Tried and tested

Hydropower is Europe’s oldest renewable technology, accounting for 70% of electricity produced from renewable sources. But opportunities for investment are low nowadays and might be too small for infrastructure investors to engage with.

Background: Hydropower is Europe’s most mature renewable power generation source. According to the European Commission’s SETIS programme, it currently accounts for 70 percent of electricity generated from renewable sources and 10 percent of total electricity production across the 27 member states of the European Union. This brings Europe’s installed hydropower capacity to 179,000 megawatts, according to specialist website RenewableEnergyWorld.

Key advantages:  Both Christopher Gill, deputy chief executive of HSBC Specialist Investments, and Peter Dickson, technical director at the Fortis Clean Energy Fund, are quick to point out that hydropower has almost no technology risk precisely because the technology has been around for so long and is proven.

“The source of power is also fairly predictable so the value of the power to an off-taker is greater than, say, wind. Also, with a dam, the power can be produced to capture peak load pricing,” Gill says. Dickson agrees and points out that “facilities tend to last forever once they have been built”. SETIS’ data backs-up his claim by showing that about 65 percent of small hydro plants located in Western Europe and 50 percent in Eastern Europe are over 40 years old.

Key drawbacks: The chief drawback hydropower has for the potential investor is a consequence of its maturity. Namely, the sector lacks opportunities because so much has already been built. SETIS says that over 50 percent of the favourable sites for large-scale hydropower facilities have already been exploited across the European Union. 

That leaves small hydro facilities – which usually produce less than 10 megawatts – as the most promising investment opportunities, SETIS maintains. Dickson, however, thinks that most of the opportunities available in this area can be too small for infrastructure investors to execute on. He also says that each small hydropower facility is a unique engineering project, which increases risk.

For bigger projects and deal volume, investors will have to look towards the CEE or south-eastern European countries, provided they are comfortable with the risks they carry. 

Regulation: Small hydropower schemes, which appear to offer the best investment opportunities today, require a number of different licences and permits that have to be obtained before they can be built. These include receiving permits for energy generation (water rights); impact on water quality and river flora and fauna; construction requirements; connection to grid licences; and landed properties. 

Regarding government incentives, small hydropower facilities can expect to receive either feed-in tariffs (see table below) or a combination of quotas and revenues derived from the sale of green certificates.  
Recent deals: 

Jan 2010: The Former Yugoslav Republic of Macedonia (FYROM) awards concessions for five small hydropower plants in the south-western part of the country to five local consortia.
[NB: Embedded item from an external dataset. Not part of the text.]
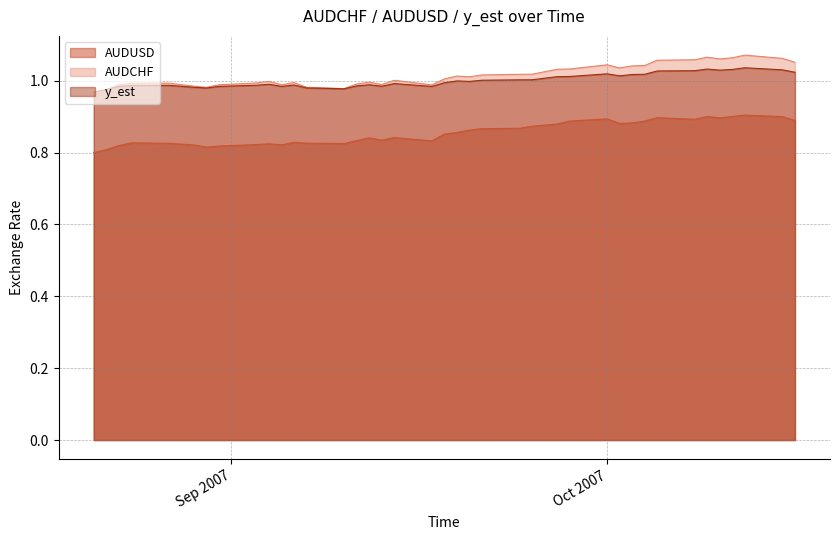

Rank the series by their maximum value, from lowest to highest.

AUDUSD, y_est, AUDCHF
The plants are expected to be operational in three years and require total investments of €13 million.

Nov 2009: FYROM awards seven concessions for small hydropower facilities worth about €10 million, to be ready in three years time.

Jan 2009: A consortium of Austria’s EVN and Norway’s Statkraft clinch a 35-year concession contract from the Albanian government to build, operate, and transfer three large-scale hydropower facilities. The deal is billed as Europe’s biggest hydropower project, requiring investment of €950 million. Once built, the facilities are expected to have a capacity of 340 megawatts, generating some 1,000 gigawatts annually.